### Text segment:
--------------------------------------------------

Sean McConnell Interview – Sean spills the beans on ‘Secondhand Smoke’, building a UK fanbase and more.
If you follow Six Shooter Country, you’ll probably know that we love songwriters, you’ll probably also know that we love Sean McConnell. Since the release of his superb self-titled album in 2016, he’s been firmly on our radar, following that up with the beautifully stripped down ‘Undone’ and a co-write on Brett Young’s heart-wrenching number one single ‘Mercy’. It’s safe to say Sean McConnell is an unsung hero of country music.
This year sees him release his latest album ‘Secondhand Smoke‘, released on 8th February. He preceded this release with a rare trip to Europe in support of Pistol Annie and ace-songwriter herself, Ashley Monroe. Our man Brian sat down with him in Glasgow for a chat.
Sean, Welcome to Glasgow!
Thanks, thanks so much.
It’s been just over a year since you last chatted with us at Six Shooter Country and what a year you’ve had!
It’s been a ride man, it’s been very very fun and I’m glad to be talking with you guys again.
When we last spoke you were just about to release ‘Undone’ a stripped-down acoustic version of your self titled album, how was the reception for that?
It was great, I really wanted something that sounded like what you would hear if you came to one of my solo acoustic shows rather than a big produced record. I think people really appreciated that. We printed up some vinyl that sounded really good so I think it was received really well as another option of that project.
One thing I did at the beginning of this week was to listen to both of those albums side by side and I loved how different you managed to make each album sound, the acoustic one wasn’t a clone of the original and really stood on its own 2 feet as a record in its own right.

--------------------------------------------------

### Recorded information:
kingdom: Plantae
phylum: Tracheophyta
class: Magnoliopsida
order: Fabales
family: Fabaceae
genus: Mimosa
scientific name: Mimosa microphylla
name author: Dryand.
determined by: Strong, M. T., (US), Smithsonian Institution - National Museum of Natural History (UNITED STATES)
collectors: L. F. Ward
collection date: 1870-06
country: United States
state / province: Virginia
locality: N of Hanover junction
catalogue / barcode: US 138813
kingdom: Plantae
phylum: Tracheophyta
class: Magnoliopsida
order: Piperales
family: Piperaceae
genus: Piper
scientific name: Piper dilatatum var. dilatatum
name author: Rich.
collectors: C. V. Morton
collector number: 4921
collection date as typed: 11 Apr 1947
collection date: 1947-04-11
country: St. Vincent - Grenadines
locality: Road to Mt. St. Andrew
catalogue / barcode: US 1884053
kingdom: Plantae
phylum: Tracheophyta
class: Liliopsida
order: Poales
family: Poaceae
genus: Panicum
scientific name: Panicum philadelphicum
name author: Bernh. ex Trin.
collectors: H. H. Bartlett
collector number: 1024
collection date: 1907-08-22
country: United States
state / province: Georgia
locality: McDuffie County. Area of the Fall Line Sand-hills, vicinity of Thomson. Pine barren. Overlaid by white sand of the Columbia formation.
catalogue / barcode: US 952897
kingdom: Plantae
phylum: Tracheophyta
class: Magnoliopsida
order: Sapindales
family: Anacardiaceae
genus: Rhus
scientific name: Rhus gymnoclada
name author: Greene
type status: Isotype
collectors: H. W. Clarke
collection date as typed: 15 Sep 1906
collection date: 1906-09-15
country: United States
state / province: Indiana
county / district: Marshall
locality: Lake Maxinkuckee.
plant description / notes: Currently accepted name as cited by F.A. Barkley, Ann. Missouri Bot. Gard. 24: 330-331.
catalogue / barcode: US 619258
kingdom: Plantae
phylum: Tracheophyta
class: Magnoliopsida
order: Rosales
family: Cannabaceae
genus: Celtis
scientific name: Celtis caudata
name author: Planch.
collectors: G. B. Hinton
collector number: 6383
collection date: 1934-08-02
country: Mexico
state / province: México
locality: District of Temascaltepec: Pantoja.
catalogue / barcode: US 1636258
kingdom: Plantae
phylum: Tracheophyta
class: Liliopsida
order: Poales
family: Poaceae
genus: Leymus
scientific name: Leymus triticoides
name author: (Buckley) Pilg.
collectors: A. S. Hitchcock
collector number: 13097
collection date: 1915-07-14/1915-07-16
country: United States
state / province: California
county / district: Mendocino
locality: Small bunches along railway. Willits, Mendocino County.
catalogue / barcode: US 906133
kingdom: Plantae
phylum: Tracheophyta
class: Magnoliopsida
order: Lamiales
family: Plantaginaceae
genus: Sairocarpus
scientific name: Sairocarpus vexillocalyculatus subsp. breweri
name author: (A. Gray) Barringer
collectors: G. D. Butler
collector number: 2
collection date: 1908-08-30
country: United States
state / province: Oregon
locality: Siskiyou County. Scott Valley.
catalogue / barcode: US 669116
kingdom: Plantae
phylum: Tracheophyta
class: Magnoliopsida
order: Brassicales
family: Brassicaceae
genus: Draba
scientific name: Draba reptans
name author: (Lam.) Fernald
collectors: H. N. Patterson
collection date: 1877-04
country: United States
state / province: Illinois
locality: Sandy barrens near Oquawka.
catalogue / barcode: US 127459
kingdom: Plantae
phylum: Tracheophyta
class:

--------------------------------------------------

### What you have to do:
Please write out the stretch of the Sean McConnell interview from "Thanks, thanks so" through "you guys again.", word for word.

### Written answer:
Thanks, thanks so much.
It’s been just over a year since you last chatted with us at Six Shooter Country and what a year you’ve had!
It’s been a ride man, it’s been very very fun and I’m glad to be talking with you guys again.